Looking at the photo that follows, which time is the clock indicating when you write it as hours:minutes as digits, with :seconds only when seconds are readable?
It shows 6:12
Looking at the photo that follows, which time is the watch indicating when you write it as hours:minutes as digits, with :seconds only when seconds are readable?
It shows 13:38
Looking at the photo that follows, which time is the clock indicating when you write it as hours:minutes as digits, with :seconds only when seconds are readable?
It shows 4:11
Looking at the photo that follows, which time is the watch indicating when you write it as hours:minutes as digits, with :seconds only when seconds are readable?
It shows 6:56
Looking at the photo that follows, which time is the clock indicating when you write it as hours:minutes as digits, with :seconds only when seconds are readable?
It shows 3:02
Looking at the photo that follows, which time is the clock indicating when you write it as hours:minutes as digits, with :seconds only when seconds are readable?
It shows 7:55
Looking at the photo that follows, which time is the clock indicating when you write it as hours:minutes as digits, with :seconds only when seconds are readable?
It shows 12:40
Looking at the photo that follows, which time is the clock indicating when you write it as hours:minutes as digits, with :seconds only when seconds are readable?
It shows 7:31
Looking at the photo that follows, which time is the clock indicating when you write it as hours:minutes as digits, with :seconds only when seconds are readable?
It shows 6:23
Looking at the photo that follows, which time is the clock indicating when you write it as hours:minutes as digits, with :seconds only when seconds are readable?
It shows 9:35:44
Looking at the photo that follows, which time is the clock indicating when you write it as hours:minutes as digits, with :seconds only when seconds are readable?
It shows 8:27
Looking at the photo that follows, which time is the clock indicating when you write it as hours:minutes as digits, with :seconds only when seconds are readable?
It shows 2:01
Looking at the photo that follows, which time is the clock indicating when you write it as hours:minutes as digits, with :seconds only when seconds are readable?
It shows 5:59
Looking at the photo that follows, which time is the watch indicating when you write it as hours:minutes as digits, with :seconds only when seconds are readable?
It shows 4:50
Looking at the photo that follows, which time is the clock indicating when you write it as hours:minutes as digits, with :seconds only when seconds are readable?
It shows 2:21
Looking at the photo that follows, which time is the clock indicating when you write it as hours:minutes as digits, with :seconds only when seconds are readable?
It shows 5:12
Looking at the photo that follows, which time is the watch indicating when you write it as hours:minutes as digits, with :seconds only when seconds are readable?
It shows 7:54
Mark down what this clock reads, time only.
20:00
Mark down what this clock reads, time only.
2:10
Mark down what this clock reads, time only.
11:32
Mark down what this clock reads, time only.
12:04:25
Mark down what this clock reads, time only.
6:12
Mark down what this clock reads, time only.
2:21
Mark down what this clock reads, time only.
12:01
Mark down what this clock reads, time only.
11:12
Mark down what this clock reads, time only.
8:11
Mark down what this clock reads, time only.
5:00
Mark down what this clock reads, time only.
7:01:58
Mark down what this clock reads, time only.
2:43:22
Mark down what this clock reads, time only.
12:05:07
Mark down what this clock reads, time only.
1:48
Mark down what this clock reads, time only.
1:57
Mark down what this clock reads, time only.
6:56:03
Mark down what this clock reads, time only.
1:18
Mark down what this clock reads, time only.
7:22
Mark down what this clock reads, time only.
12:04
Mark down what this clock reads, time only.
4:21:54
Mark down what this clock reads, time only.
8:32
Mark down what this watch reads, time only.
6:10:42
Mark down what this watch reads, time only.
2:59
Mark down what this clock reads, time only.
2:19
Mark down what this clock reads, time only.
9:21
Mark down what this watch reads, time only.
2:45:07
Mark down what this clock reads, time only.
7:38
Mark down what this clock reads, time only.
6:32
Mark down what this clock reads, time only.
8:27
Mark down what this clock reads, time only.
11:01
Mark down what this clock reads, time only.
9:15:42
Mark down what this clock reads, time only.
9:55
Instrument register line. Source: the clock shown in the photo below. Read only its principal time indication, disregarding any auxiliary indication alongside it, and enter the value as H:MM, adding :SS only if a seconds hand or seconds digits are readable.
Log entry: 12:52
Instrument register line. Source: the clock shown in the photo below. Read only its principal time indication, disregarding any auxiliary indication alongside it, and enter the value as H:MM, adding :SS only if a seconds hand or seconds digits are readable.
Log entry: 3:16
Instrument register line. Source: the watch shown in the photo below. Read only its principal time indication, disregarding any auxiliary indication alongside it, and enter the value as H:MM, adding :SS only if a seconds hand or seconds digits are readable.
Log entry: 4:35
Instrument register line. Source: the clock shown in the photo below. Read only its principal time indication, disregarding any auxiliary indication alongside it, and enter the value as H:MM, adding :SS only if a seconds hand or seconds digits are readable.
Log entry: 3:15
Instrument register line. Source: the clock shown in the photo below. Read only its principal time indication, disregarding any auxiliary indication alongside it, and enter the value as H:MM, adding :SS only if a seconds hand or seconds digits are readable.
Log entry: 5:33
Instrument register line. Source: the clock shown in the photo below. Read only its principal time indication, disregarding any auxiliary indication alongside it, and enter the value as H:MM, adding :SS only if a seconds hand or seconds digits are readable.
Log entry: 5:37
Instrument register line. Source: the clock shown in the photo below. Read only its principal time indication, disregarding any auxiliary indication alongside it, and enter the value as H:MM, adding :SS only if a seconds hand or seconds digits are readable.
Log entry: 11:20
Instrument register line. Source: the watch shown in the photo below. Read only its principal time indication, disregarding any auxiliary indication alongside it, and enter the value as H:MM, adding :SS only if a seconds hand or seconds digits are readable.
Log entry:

____

REQUIREMENTS: Report how many lines in the entries above contain the word "entry", giving only the number.

RESULT FOR THIS EXERCISE: 8